Saudi Arabia tries to reassure the Palestinians – but of what?
Saudi Arabia’s first envoy to the Palestinian Authority, Nayef al-Sudairi, is currently visiting the West Bank, where he’s meeting with Palestinian Authority President Mahmoud Abbas. Al-Sudairi is also expected to visit the Al-Aqsa Mosque, which Jews call the Temple Mount, which would mark the first visit of a Saudi official to East Jerusalem since Israel seized the territory in a 1967 war.
Why now? Al-Sudairi, who is also Saudi’s ambassador to Jordan, comes as Riyadh and Jerusalem are reportedly inching closer toward a diplomatic normalization deal – a huge development after Israel normalized ties with the United Arab Emirates, Bahrain, and Morocco in recent years.
What do the Saudis want? While Riyadh, custodian of two of the holiest sites in Islam, is attempting to show that it remains committed to the Palestinian cause, it is more concerned about getting Washington’s assistance to build a civilian nuclear program and other security guarantees from Uncle Joe. The Biden administration says these concessions would be contingent on Saudi normalization with Israel.
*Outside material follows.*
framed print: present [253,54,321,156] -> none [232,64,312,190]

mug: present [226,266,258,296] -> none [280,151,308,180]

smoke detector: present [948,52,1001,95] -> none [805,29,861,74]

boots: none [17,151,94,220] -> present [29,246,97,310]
The view from the Palestinian camp is that a thaw between Israel and Saudi is a betrayal of the Palestinians and a departure from the Saudis’ previous position that they wouldn’t embrace Israel until the Palestinian issue was settled. Riyadh, for its part, had previously said that this would have to include Israel's withdrawal from some areas, such as the West Bank, East Jerusalem and the Golan Heights.
For now, there’s every indication that Riyadh is moving full steam ahead: In a rare English-language interview last week, Saudi Crown Prince Mohammed bin Salman said he wants to see “a good life for the Palestinians,” but he stopped short of saying that Palestinian statehood was linked to ongoing normalization efforts with Israel.